My generation (X and older Y’s) was the last that learned to play in the street. We were the first to play video games, the last to record songs off the radio onto a cassette tape. We had the first VCR, cordless phone, microwave, CD’s, Atari, TV remote control, MTV when it actually played music videos, and so much more. This generation will experience newer models of the items our generation had first. We didn’t have cars with airbags, rode bikes without a helmet and knee pads, and were allowed to be kids and get hurt. We were allowed to play in the mud and not regulated sand that is safe. We drank from a hose not bottled water. We didn’t have hand sanitizer but you could get your mouth washed out with soap! We played outside with our friends and our mama yelled for us when it was time to come in not call us on our cell phones. We watched Saturday morning cartoons!
This is the fragile generation. They are coddled and protected like no other generation before them. We have traded in the Takes a Village Mentality for criticism and opinions. We have replaced imaginations with technology and buttons.
What does that say for their future? Will this generation produce great thinkers and inventors? Are we teaching critical thinking skills? Are we teaching kids it is okay to be an individual and that if you excel at something to embrace it. Are we teaching them that we are not all alike and different is okay?
Free play has little in common with the “play” we give children today. In organized activities, adults run the show. It’s only when the grown-ups aren’t around that the kids get to take over. Play is training for adulthood.

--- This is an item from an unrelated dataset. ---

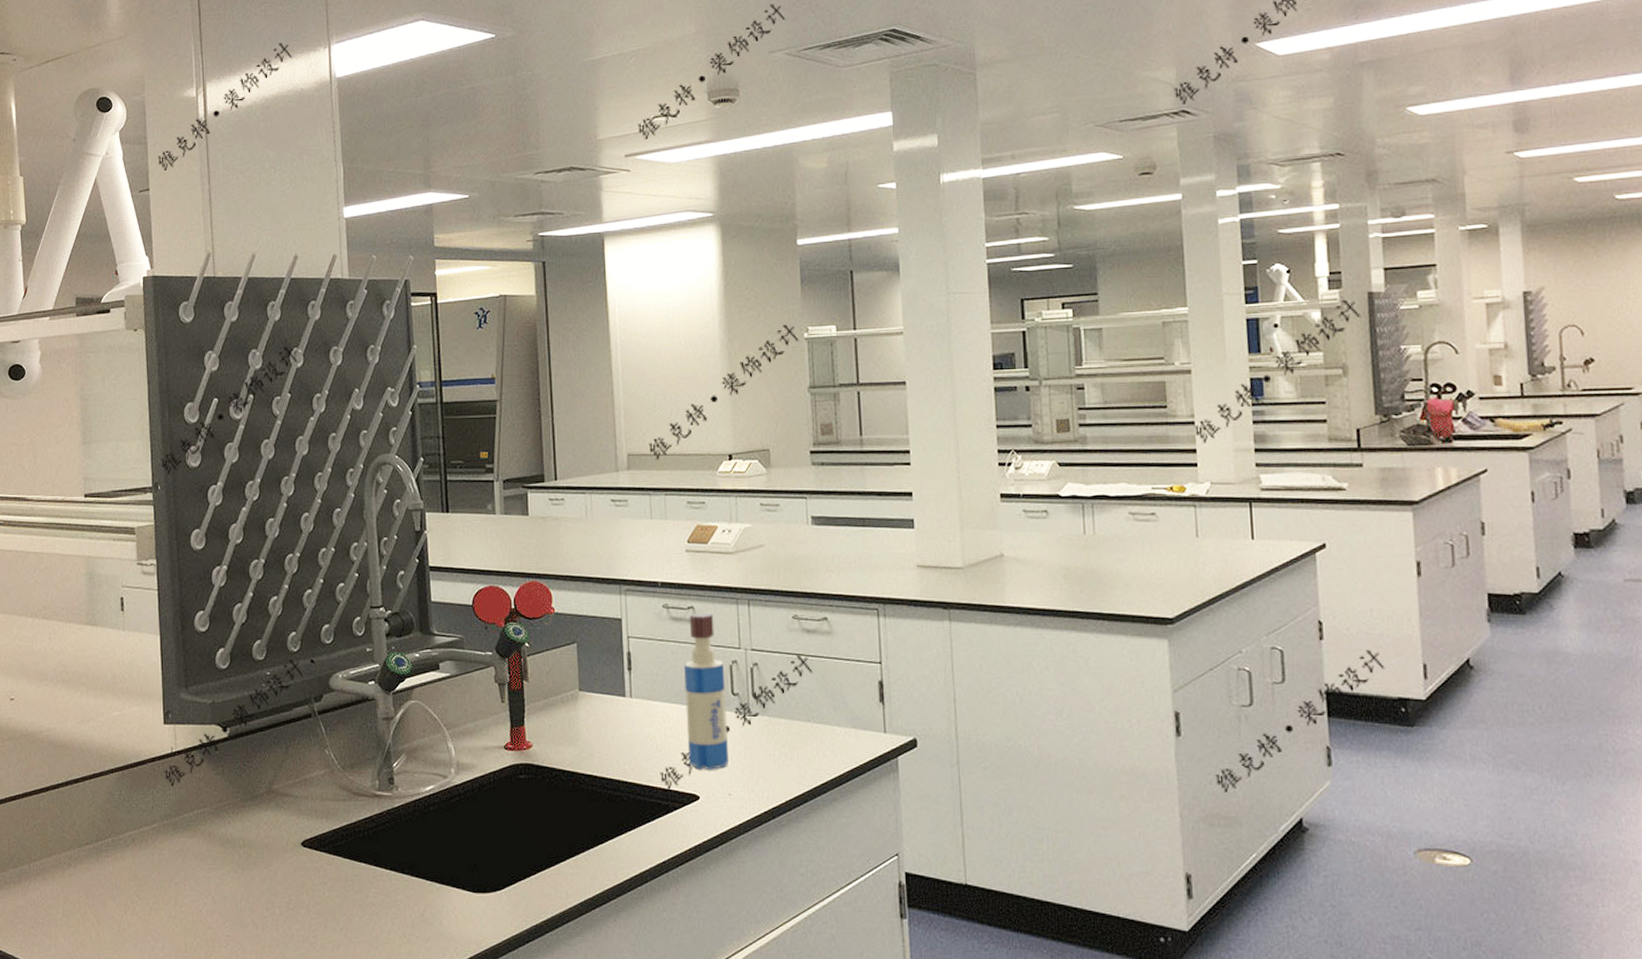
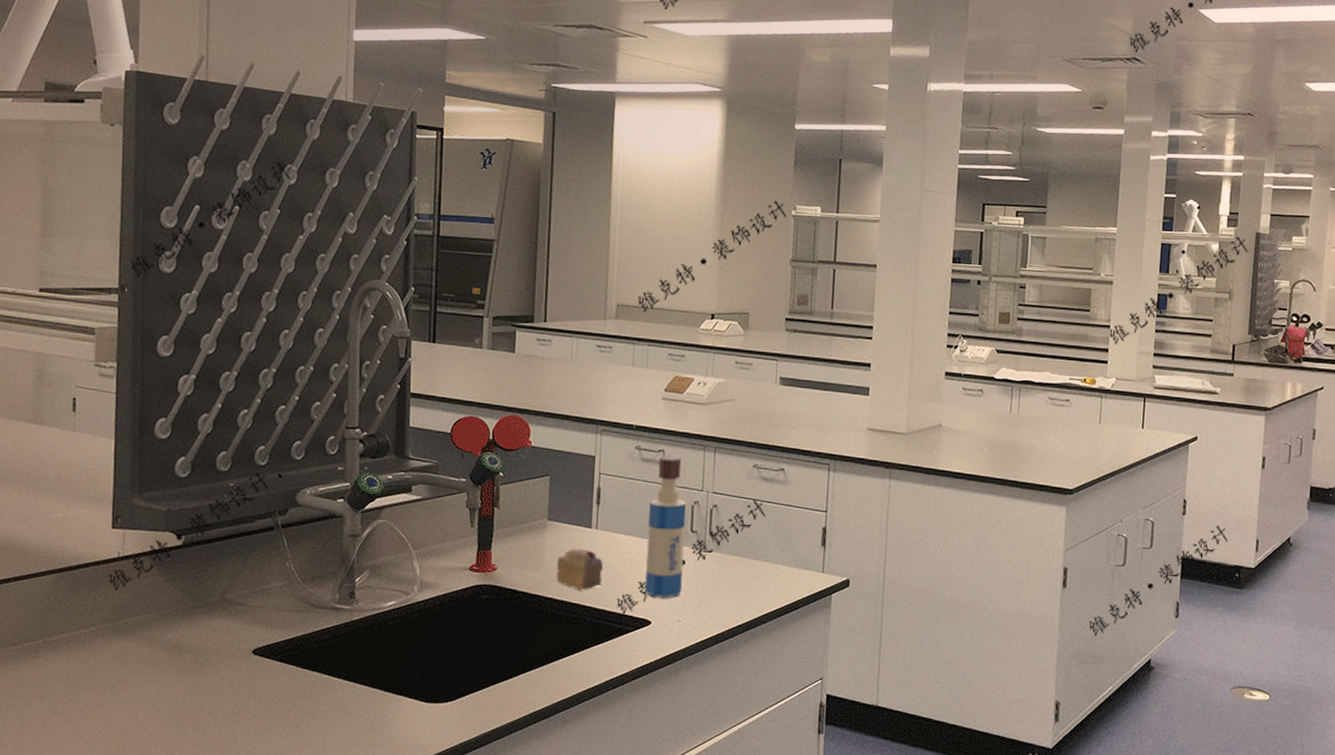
cake slice: none [592,719,643,765] -> present [556,548,604,591]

By trying to keep children safe from all risks, obstacles, hurt feelings, and fears, our culture has taken away the opportunities they need to become successful adults. In treating them as fragile—emotionally, socially, and physically—society actually makes them so. Is this accidental? That is yet to be seen.
I will teach my child these things. He will learn to go against the flow of what current society would have him be. He will understand that everyone is different and we are all given a different lot in life. He will understand hard work and how to do for himself. He will also understand compassion and understanding. He will be taught humility and grace.
I refuse to raise him to be fragile. He will be a strong, independent individual that will know success comes from work. I may be criticized for my belief and parenting style but you know what, that’s ok! When it is all said and done God gave me a job and I will do that job to the best of my ability.